Police and K-9 units searched the building and surrounding area but did not locate the burglar. Beene was involved in a similar incident at the site last month, when he held a burglar at gunpoint until police arrived.
Officials with Plastic Industries could not be reached for comment, and the company was closed for business Feb. 5. Chief Financial Officer Todd Harris told the Athens Daily Post Athenian newspaper Feb. 2 that the company ``is going to continue to operate as [Beene] would want it, and that is as a family operation.''
Capt. Frank Horning of the Athens Police Department said the incident is being investigated by his department and by the Tennessee Bureau of Investigation. Weapons were recovered at the site, but police believe they belonged to Beene and were not used in the shooting, Horning said in a Feb. 2 phone interview.
Officials confirmed Feb. 5 that a preliminary autopsy report revealed Beene had been shot once in the head and had no other injuries.
The building where the shooting occurred is being gutted and has several open doors and windows. Plastic and metal pipe was stored inside, as well as tools and wiring, Horning said. Although the building is near other businesses off of a nearby highway, those businesses were closed at the time of the shooting. Nothing of value was reported missing from the site after the shooting.

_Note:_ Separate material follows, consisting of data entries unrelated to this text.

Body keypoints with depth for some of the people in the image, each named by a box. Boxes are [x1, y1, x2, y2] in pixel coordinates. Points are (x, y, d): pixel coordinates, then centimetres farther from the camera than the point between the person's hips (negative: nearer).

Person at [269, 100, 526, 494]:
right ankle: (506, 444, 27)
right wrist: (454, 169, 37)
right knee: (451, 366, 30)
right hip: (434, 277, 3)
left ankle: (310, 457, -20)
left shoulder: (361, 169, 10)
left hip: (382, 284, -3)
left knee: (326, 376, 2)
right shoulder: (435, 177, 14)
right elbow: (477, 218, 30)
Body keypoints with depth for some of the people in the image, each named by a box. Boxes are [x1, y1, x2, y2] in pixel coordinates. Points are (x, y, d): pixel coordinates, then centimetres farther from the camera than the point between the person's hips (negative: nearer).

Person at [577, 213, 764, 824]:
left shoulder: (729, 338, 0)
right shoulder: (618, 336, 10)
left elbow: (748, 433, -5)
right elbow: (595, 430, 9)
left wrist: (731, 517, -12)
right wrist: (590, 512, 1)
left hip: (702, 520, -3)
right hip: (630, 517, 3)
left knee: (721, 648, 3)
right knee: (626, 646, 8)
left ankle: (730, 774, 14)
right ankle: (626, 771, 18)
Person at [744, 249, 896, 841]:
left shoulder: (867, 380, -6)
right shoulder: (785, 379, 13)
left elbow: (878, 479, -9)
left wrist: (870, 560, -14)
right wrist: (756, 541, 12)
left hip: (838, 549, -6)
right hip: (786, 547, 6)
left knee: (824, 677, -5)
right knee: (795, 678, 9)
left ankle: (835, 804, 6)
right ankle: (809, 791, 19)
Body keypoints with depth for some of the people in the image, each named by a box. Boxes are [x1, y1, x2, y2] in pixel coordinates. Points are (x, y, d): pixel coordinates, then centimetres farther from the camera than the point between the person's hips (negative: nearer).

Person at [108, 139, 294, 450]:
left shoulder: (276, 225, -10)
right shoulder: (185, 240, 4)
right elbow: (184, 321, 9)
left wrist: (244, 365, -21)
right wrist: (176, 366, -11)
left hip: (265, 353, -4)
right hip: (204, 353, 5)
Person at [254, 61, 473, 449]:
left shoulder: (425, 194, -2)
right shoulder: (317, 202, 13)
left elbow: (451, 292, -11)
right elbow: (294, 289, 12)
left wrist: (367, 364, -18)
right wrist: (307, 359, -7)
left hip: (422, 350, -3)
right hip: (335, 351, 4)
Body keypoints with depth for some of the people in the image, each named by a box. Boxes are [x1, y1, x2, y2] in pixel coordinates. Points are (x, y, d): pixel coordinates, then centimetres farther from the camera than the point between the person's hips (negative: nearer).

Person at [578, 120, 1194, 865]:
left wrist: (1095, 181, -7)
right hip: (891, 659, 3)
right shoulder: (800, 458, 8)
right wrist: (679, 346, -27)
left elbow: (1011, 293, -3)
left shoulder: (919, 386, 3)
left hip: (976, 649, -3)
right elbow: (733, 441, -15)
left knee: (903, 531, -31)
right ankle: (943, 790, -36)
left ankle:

No arrests have been made in the case, but Horning said his department ``is getting leads every day.''
Horning had met Beene several times over the years in Athens, a town of about 14,000 residents located between Chattanooga and Knoxville.
``Everybody knew Jeff,'' Horning said. ``He was a very good community man and was involved throughout the area.''
Beene had run the company since 1980, nine years after his father Jones Beene III and a company employee died in the crash of a private plane. Jeff Beene's sons, Jeff Jr. and Jones, also work for the company.
Plastic Industries injection molds parts for numerous industries including furniture, pools and home and garden. The firm also does work in structural foam molding, vacuum forming and dielectric sealing.
The company claims it was the first U.S. firm to produce plastic furniture legs and plastic saddle trees used to make horse saddles, according to the firm's Web site.